Information shown:
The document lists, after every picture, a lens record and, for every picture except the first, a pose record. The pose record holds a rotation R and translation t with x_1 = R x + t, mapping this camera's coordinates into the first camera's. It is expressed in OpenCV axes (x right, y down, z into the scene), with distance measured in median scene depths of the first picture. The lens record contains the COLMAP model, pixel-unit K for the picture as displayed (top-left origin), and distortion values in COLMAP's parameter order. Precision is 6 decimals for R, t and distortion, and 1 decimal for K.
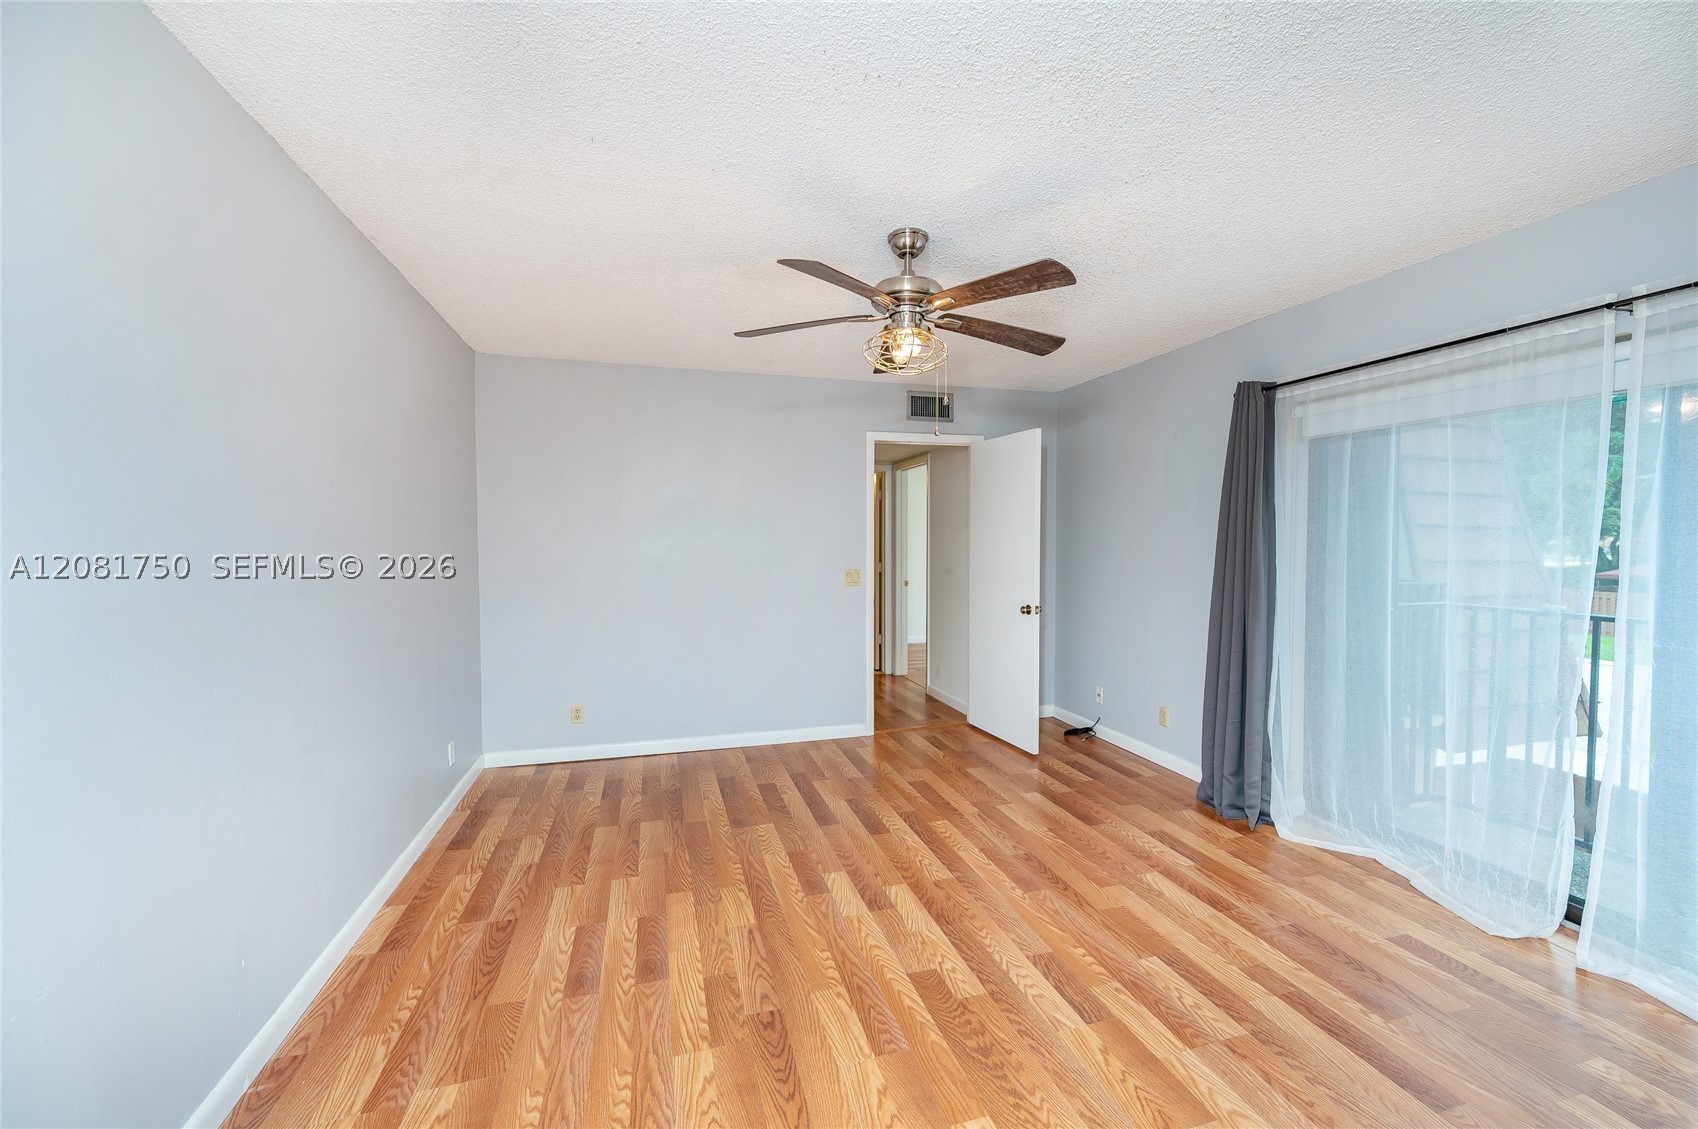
lens RADIAL K [[672.3, 0, 844.6], [0, 672.3, 564.2], [0, 0, 1]] dist [0.000346, -0.000332]
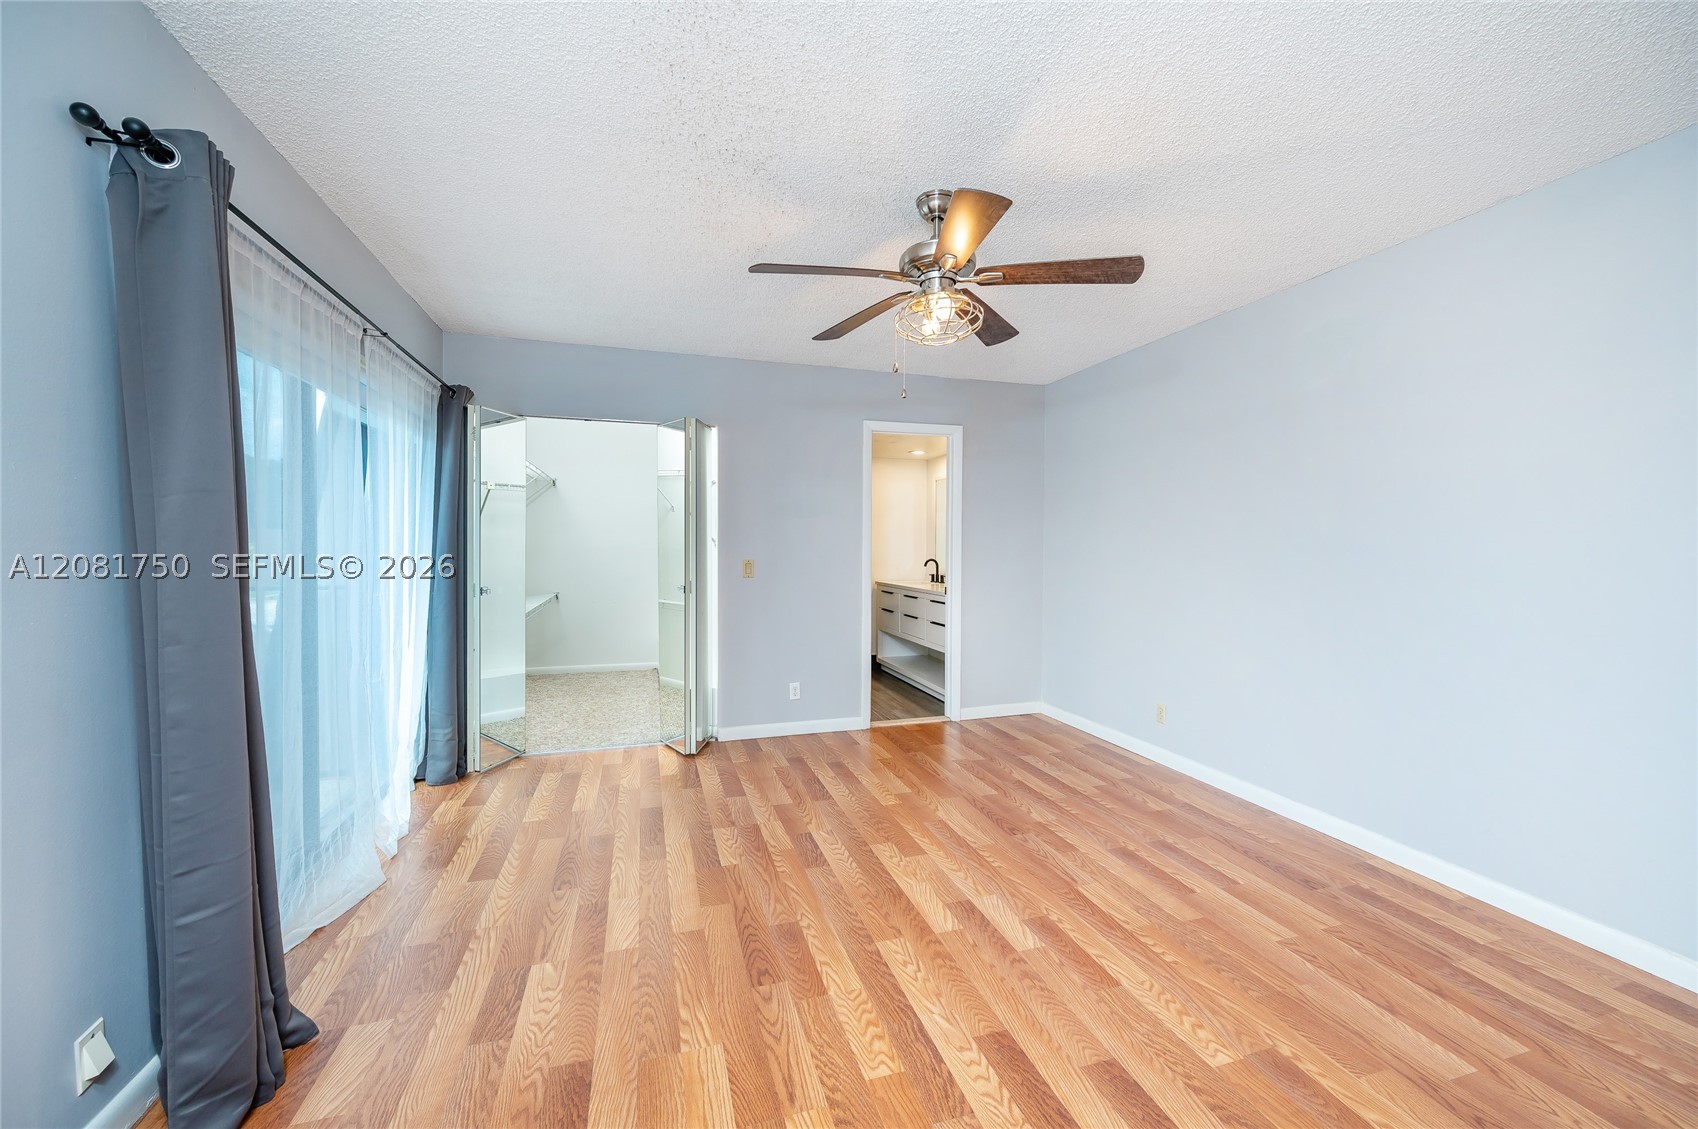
lens RADIAL K [[672.3, 0, 844.6], [0, 672.3, 564.2], [0, 0, 1]] dist [0.000346, -0.000332]
pose [[-0.999941, -0.002466, -0.010596, 0.229577], [-0.003150, 0.997878, 0.065028, -0.029259], [0.010413, 0.065057, -0.997827, 1.932893]]
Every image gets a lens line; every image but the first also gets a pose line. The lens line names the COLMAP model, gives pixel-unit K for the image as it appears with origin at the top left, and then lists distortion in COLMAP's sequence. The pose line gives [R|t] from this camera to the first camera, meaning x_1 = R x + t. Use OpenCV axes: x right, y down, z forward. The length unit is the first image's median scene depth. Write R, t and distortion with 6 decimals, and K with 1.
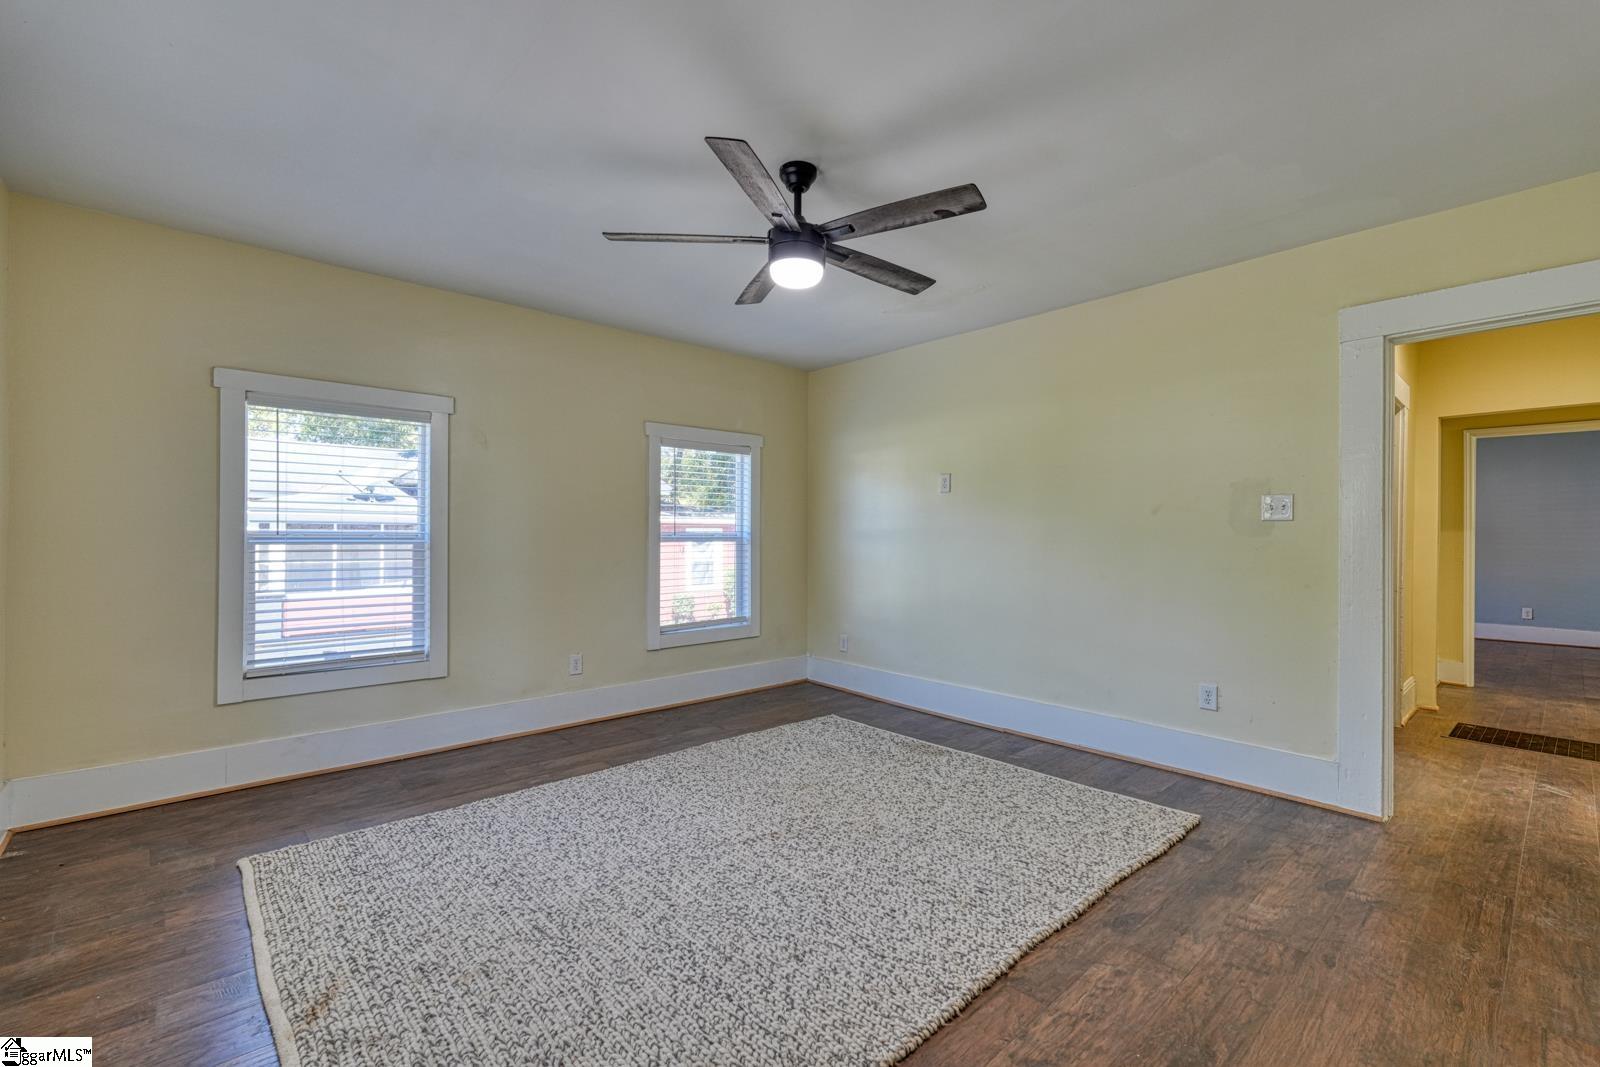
lens RADIAL K [[700.6, 0, 800.0], [0, 700.6, 533.5], [0, 0, 1]] dist [0.005988, 0.000042]
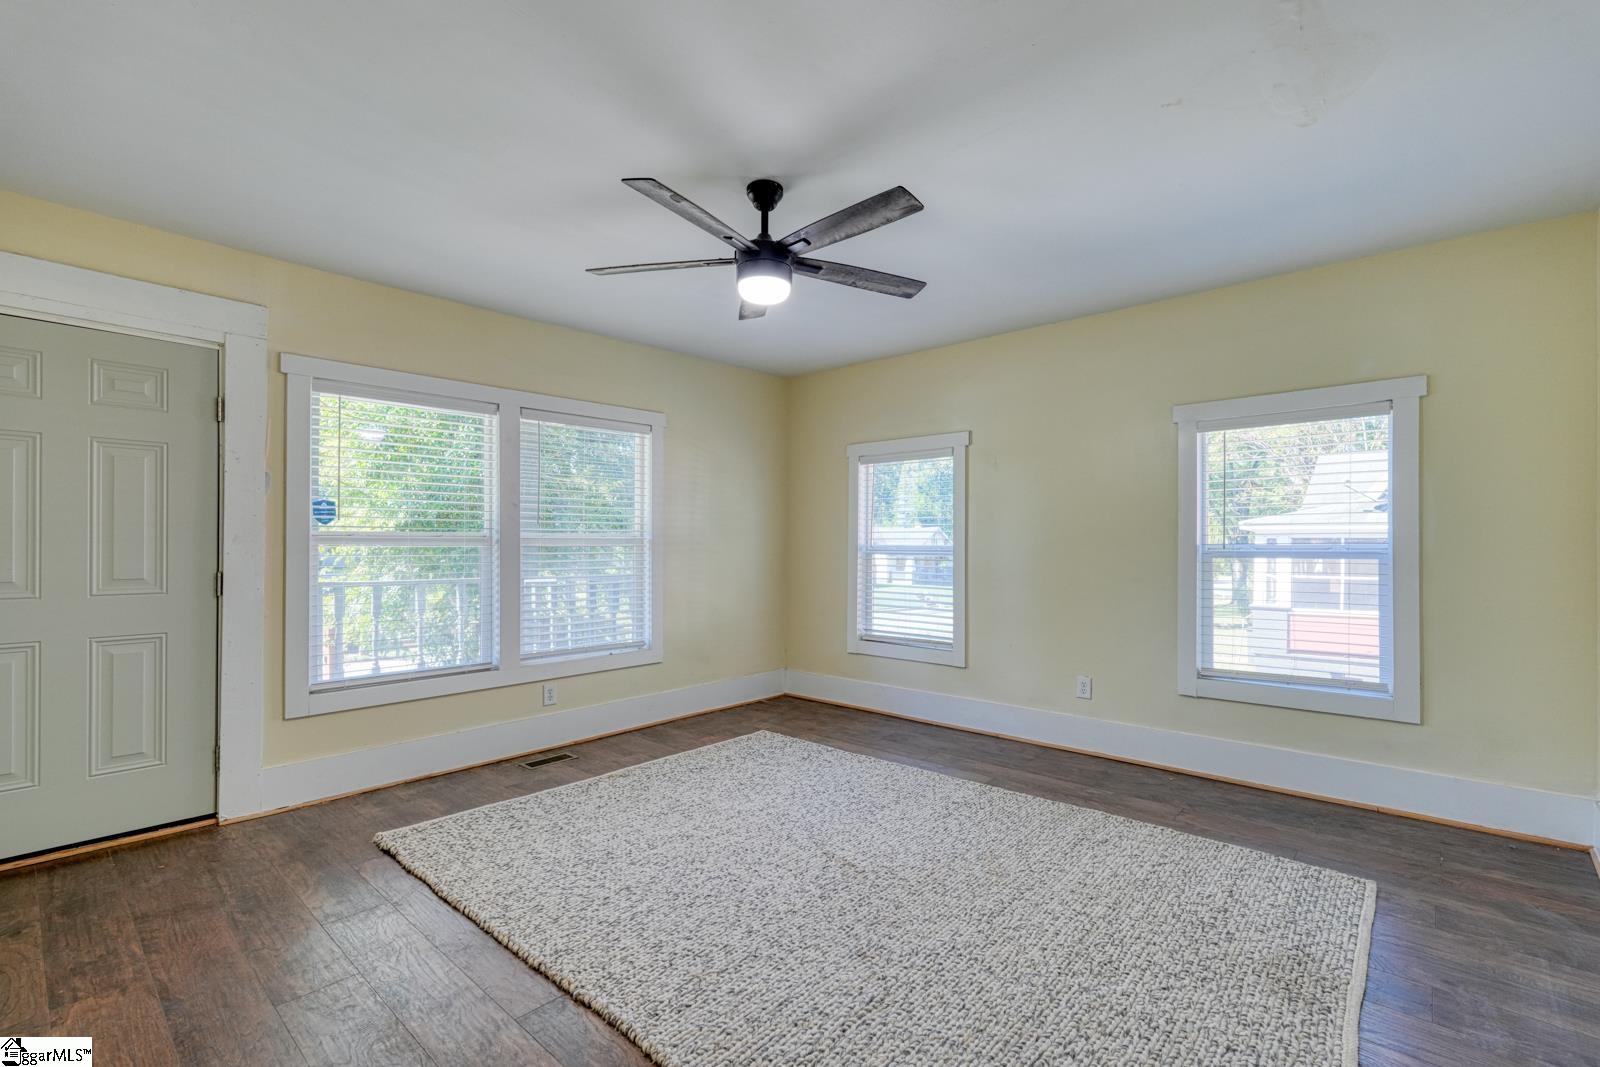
lens RADIAL K [[703.2, 0, 794.2], [0, 703.2, 542.0], [0, 0, 1]] dist [0.002347, 0.000096]
pose [[0.094419, -0.009029, -0.995492, 0.695262], [0.001629, 0.999959, -0.008915, 0.003164], [0.995531, -0.000780, 0.094430, 0.646881]]
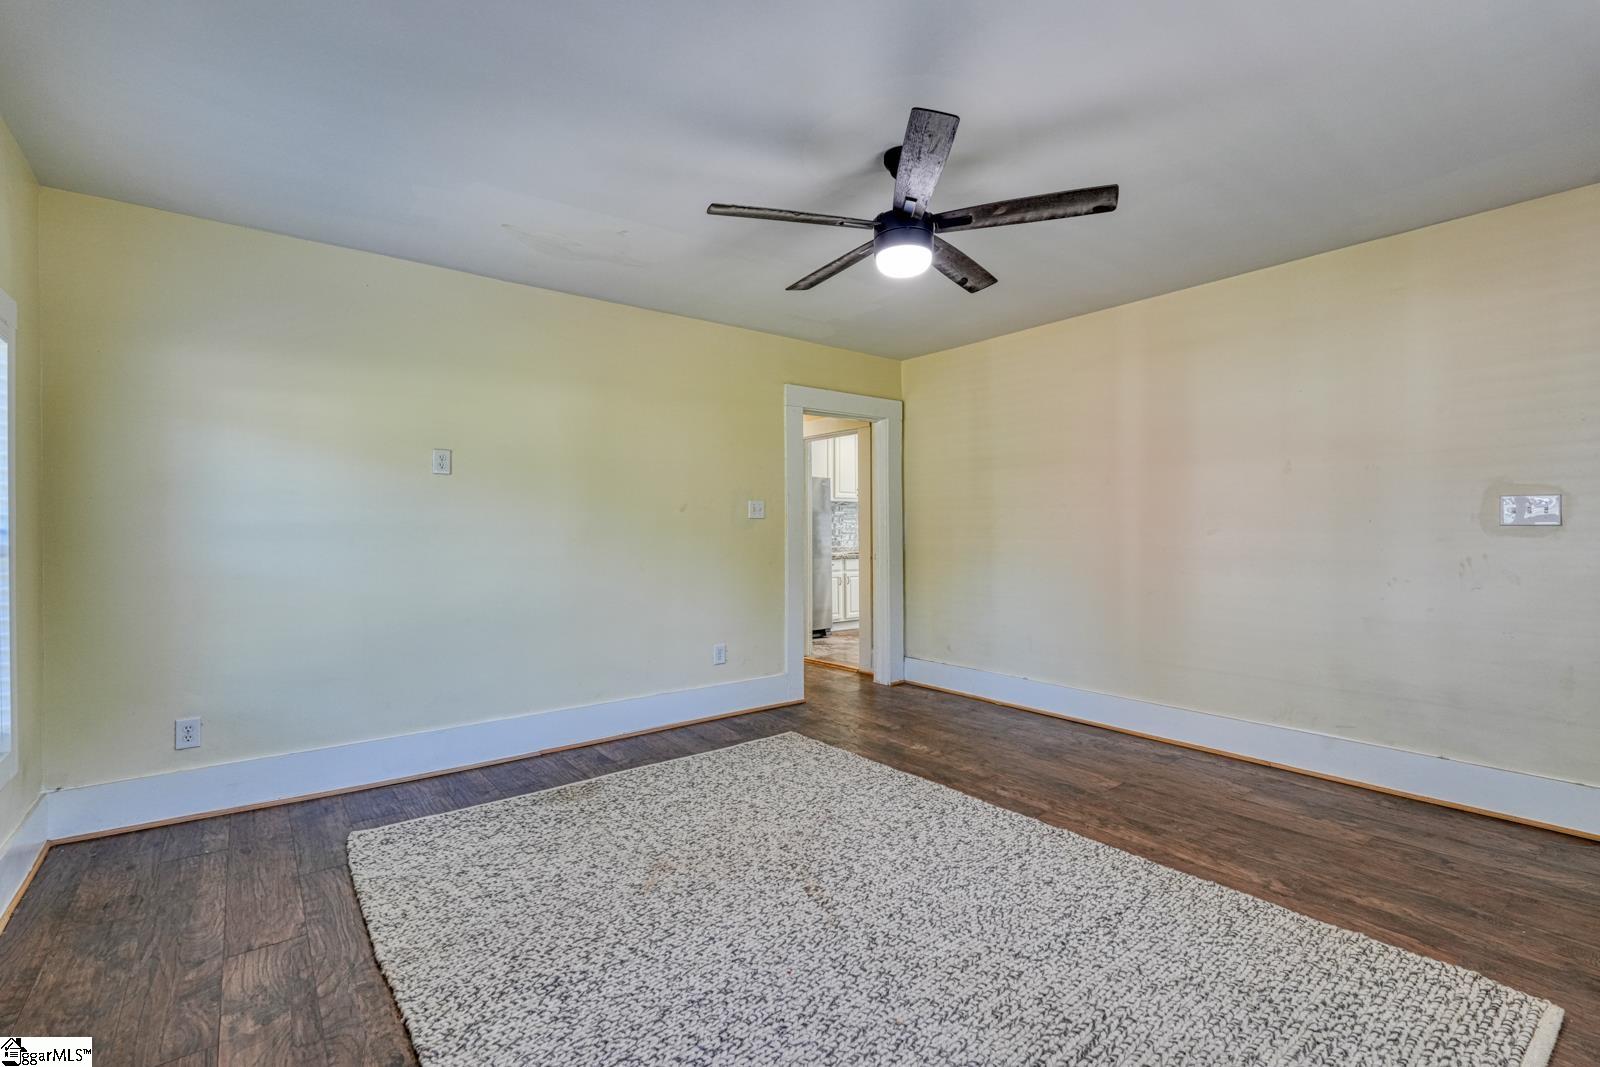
lens RADIAL K [[700.6, 0, 800.0], [0, 700.6, 533.5], [0, 0, 1]] dist [0.005988, 0.000042]
pose [[0.062274, -0.009201, 0.998017, -0.672077], [0.000402, 0.999958, 0.009194, -0.002971], [-0.998059, -0.000171, 0.062275, 0.740945]]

Required action:
Transcribe every line of the listing above exactly, leaving out the pictures.

Task result:
The document lists, after every picture, a lens record and, for every picture except the first, a pose record. The pose record holds a rotation R and translation t with x_1 = R x + t, mapping this camera's coordinates into the first camera's. It is expressed in OpenCV axes (x right, y down, z into the scene), with distance measured in median scene depths of the first picture. The lens record contains the COLMAP model, pixel-unit K for the picture as displayed (top-left origin), and distortion values in COLMAP's parameter order. Precision is 6 decimals for R, t and distortion, and 1 decimal for K.
lens RADIAL K [[672.3, 0, 844.6], [0, 672.3, 564.2], [0, 0, 1]] dist [0.000346, -0.000332]
lens RADIAL K [[672.3, 0, 844.6], [0, 672.3, 564.2], [0, 0, 1]] dist [0.000346, -0.000332]
pose [[-0.999941, -0.002466, -0.010596, 0.229577], [-0.003150, 0.997878, 0.065028, -0.029259], [0.010413, 0.065057, -0.997827, 1.932893]]
Every image gets a lens line; every image but the first also gets a pose line. The lens line names the COLMAP model, gives pixel-unit K for the image as it appears with origin at the top left, and then lists distortion in COLMAP's sequence. The pose line gives [R|t] from this camera to the first camera, meaning x_1 = R x + t. Use OpenCV axes: x right, y down, z forward. The length unit is the first image's median scene depth. Write R, t and distortion with 6 decimals, and K with 1.
lens RADIAL K [[700.6, 0, 800.0], [0, 700.6, 533.5], [0, 0, 1]] dist [0.005988, 0.000042]
lens RADIAL K [[703.2, 0, 794.2], [0, 703.2, 542.0], [0, 0, 1]] dist [0.002347, 0.000096]
pose [[0.094419, -0.009029, -0.995492, 0.695262], [0.001629, 0.999959, -0.008915, 0.003164], [0.995531, -0.000780, 0.094430, 0.646881]]
lens RADIAL K [[700.6, 0, 800.0], [0, 700.6, 533.5], [0, 0, 1]] dist [0.005988, 0.000042]
pose [[0.062274, -0.009201, 0.998017, -0.672077], [0.000402, 0.999958, 0.009194, -0.002971], [-0.998059, -0.000171, 0.062275, 0.740945]]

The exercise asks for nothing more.